Before I get started, I have to say kudos to Pumas. The historic feat they just accomplished last night was simply amazing and one that we probably won’t see again for a number of years. And despite the fact I don’t agree with Pumas’ style of play along with their substandard defense, one must recognize the effort displayed and truly acknowledge what Lillini’s squad were able to complete in yesterday’s second leg. If there’s one thing we can’t argue, it’s the fact this squad never gave up and kept going until they finally reached their objective in the 89th minute. So, congrats to Pumas and all their fanbase.
With all of that being said, it was flat out shameful to see Siboldi’s gameplan in action for the second consecutive Sunday; sit back, stand around, follow the ball, and most of all, give up attacking. That’s right, we wouldn’t want these elite, high-conditioned athletes to do their job and put in a little effort in the deciding game of a Semi-Final series. But we saw the exact same thing in the second leg vs. Tigres a week ago, and how they got saved by the two shots off the post. Had Tigres been a little more lucky, Cruz Azul would’ve been eliminated in the QF.
How can a team change so much three days later? This is a team who utterly dominated Lillini’s squad on Thursday night, won by a 4-0 final, and coud’ve scored many more. They showed top class, quality, and utter superiority. What changed? Other than the keeper (Jurado) and the left-back (“Shaggy” Martínez), the only other change was the gameplan. They decided to concede game initiative to Pumas (something I will never understand for the life of me) after they had proven so efficient and dangerous with ball control in the previous match. I’m not saying continue to attack as if the score was even. What I am saying is don’t renounce attacking altogether just because you have a lead, no matter how big it may seem. Always play to win.

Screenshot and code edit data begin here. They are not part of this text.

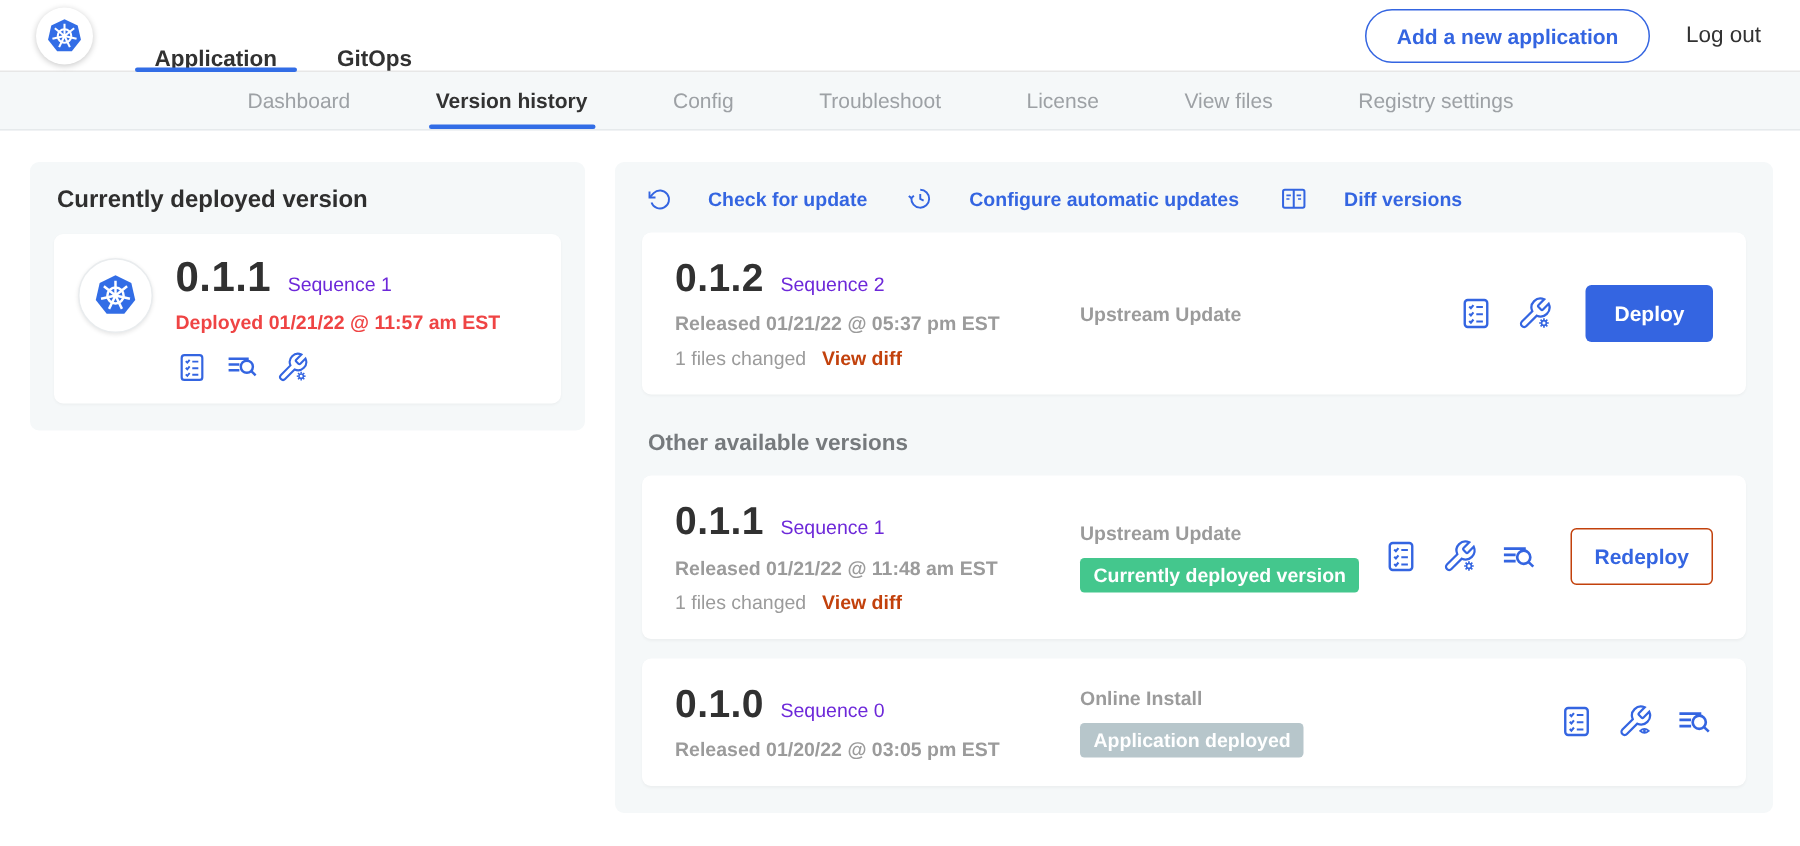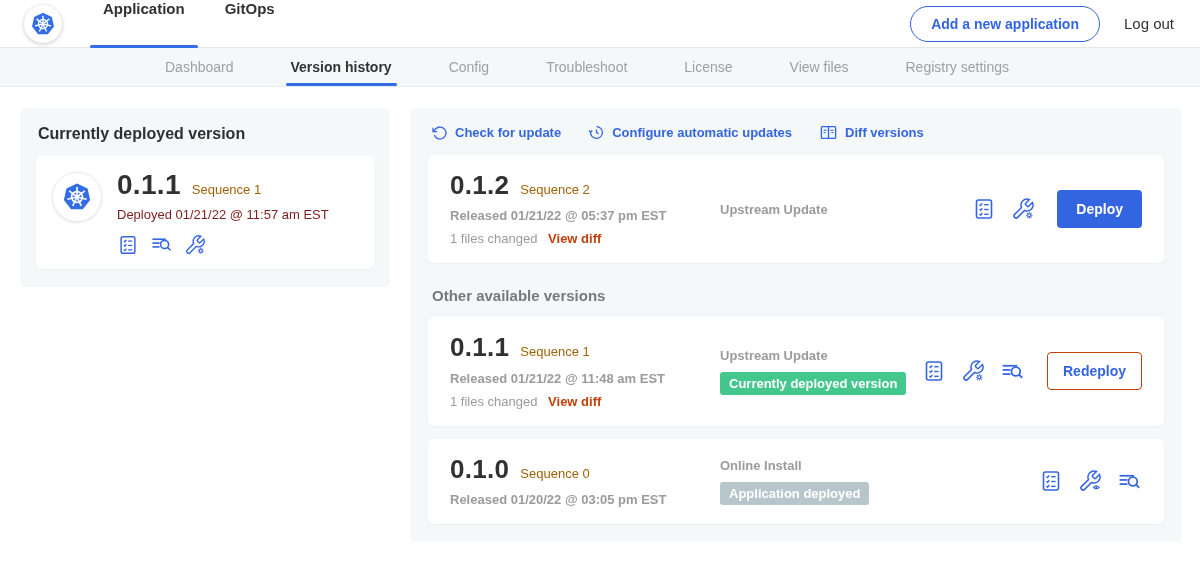--- a/index.html
+++ b/index.html
@@ -11,21 +11,21 @@
     -webkit-font-smoothing:antialiased;
   }
   svg { display:block; }
 
   
   .topbar { height:48px; display:flex; align-items:center; padding:0 26px 0 24px;
             border-bottom:1px solid #e7e7e7; background:#fff; }
   .logo-circle { width:38px; height:38px; border-radius:50%; background:#fff;
                  box-shadow:0 1px 4px rgba(0,0,0,.22); display:flex; align-items:center; justify-content:center; }
   .app-tabs { display:flex; height:48px; margin-left:28px; gap:14px; }
-  .app-tab { position:relative; display:flex; align-items:flex-start; padding:0 13px;
+  .app-tab { position:relative; display:flex; align-items:flex-end; padding:0 13px;
              font-size:15px; font-weight:700; color:#323232; cursor:pointer; }
   .app-tab.inactive { font-weight:600; }
   .app-tab.active::after { content:""; position:absolute; left:0; right:0; bottom:0;
                            height:3px; background:#326de6; border-radius:2px; }
   .topbar-right { margin-left:auto; display:flex; align-items:center; gap:24px; }
   .pill-btn { border:1px solid #3465e1; background:#fff; color:#3465e1; cursor:pointer;
               font-family:inherit; font-size:14px; font-weight:700; padding:9px 20px; border-radius:22px; }
   .logout { font-size:15px; color:#323232; cursor:pointer; }
 
   
@@ -43,31 +43,31 @@
   
   .deployed-panel { width:370px; background:#f5f8f9; border-radius:6px; padding:15px 16px 18px; }
   .deployed-title { font-size:16px; font-weight:700; color:#2f2f2f; margin:2px 0 13px 2px; }
   .deployed-card { background:#fff; border-radius:6px; padding:14px 16px 13px;
                    display:flex; gap:15px; box-shadow:0 1px 2px rgba(0,0,0,.04); }
   .app-icon-circle { width:50px; height:50px; border-radius:50%; flex:none; background:#fff;
                      border:1px solid #e9ecee; box-shadow:0 1px 3px rgba(0,0,0,.10);
                      display:flex; align-items:center; justify-content:center; margin-top:2px; }
   .version-row { display:flex; align-items:baseline; gap:11px; }
   .version-num { font-size:28px; font-weight:800; color:#313131; letter-spacing:.3px; line-height:1.05; }
-  .sequence { font-size:13px; color:#a16207; }
-  .deployed-date { font-size:13px; font-weight:400; color:#7f1d1d; margin-top:8px;text-align:right; }
+  .sequence { font-size:13px; color:#6d28d9; }
+  .deployed-date { font-size:13px; font-weight:700; color:#ef4444; margin-top:8px;text-align:right; }
   .icon-row { display:flex; align-items:center; gap:11px; margin-top:11px; color:#3465e1; }
   .tool-icon { cursor:pointer; color:#3465e1; }
 
   
   .versions-panel { flex:1; background:#f5f8f9; border-radius:6px; padding:13px 18px 18px; min-height:422px; }
   .panel-head { display:flex; align-items:center; justify-content:space-between; padding:2px 2px 0 4px; }
   .section-title { font-size:15px; font-weight:700; color:#767a7d; margin:0; }
   .panel-actions { display:flex; align-items:center; gap:27px; }
-  .action-link { display:flex; align-items:center; gap:7px; color:#3465e1;
+  .action-link { display:flex; align-items:center; gap:24px; color:#3465e1;
                  font-size:13px; font-weight:700; cursor:pointer; }
 
   .version-card { background:#fff; border-radius:6px; margin-top:13px; padding:17px 22px;
                   display:flex; align-items:center; box-shadow:0 1px 2px rgba(0,0,0,.04); }
   .vc-left { width:248px; flex:none; }
   .vc-left .version-num { font-size:26px; }
   .released { font-size:13px; font-weight:700; color:#9b9b9b; margin-top:9px; }
   .files-row { font-size:13px; color:#9b9b9b; margin-top:8px; }
   .view-diff { color:#c2410c; font-weight:700; margin-left:7px; cursor:pointer; }
   .vc-mid { flex:1; padding-left:22px; }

The main reason why they should’t have changed their gameplan so radically was that with just a single goal, Pumas would’ve been forced to score 6 to stay alive. Yes, even with the score 3-0 at the start of the second half, had Siboldi attempted some sort of assault which had been successful, Pumas would’ve had to double what they had at that point. That would’ve almost certainly sentenced the series. But instead, he chose to cave, pull troops even further back in defense, and cling to his 1-goal advantage. And after a dismal first half, he even had the half-time break to make adjustments, come out firing in the second 45 minutes, and reestablish a little order in the very least. That’s the least anyone would expect. However, he instead chose to go with the “do-nothing, hope for the best” approach.
Very few times have I witnessed such a steep decline from one game to the next. And what’s more, during the final 20 minutes, Cruz Azul players truly seemed to forget how to play with the ball at their feet; they were late chasing down every loose ball, couldn’t get in front of Pumas’ attackers and regain possession, couldn’t put together a solid attack, and seemed to just float outside of their penalty box, weakly clearing every single ball they were able to get a body part onto. It was truly incredible to watch. But all the incredulousness was turned into shame after witnessing Pablo Aguilar’s meager effort when Alan Mozo sent his cross straight to Vigón, who received the ball without a mere scratch on his body, comfortably turned around and placed his shot for Pumas’ 4th as Aguilar simply watched, despite him having Vigón from the start. What the Paraguayan was attempting to accomplish by letting the striker loose, we’ll never know.
An all in all painful experience to witness for Cruz Azul fans, and it was in great part due to Siboldi’s fearful gameplan. Instead of coming out and estabilishing his top-quality team on the pitch like they had done only three days prior, he opted for a more “take it easy, don’t risk an injury for the Final” approach. The least you should demand out of your players as a head coach is that they give it their all physically, and leave nothing on the pitch in that sense. The fact he wasn’t even able to muster that, tell me this was mostly an attitude issue and pinpoints the blame directly on him. Whether or not this will cost Siboldi his job is not for us to decide. But to ask wheteher or not this type of loss is “job-costing” worthy, it most certainly is.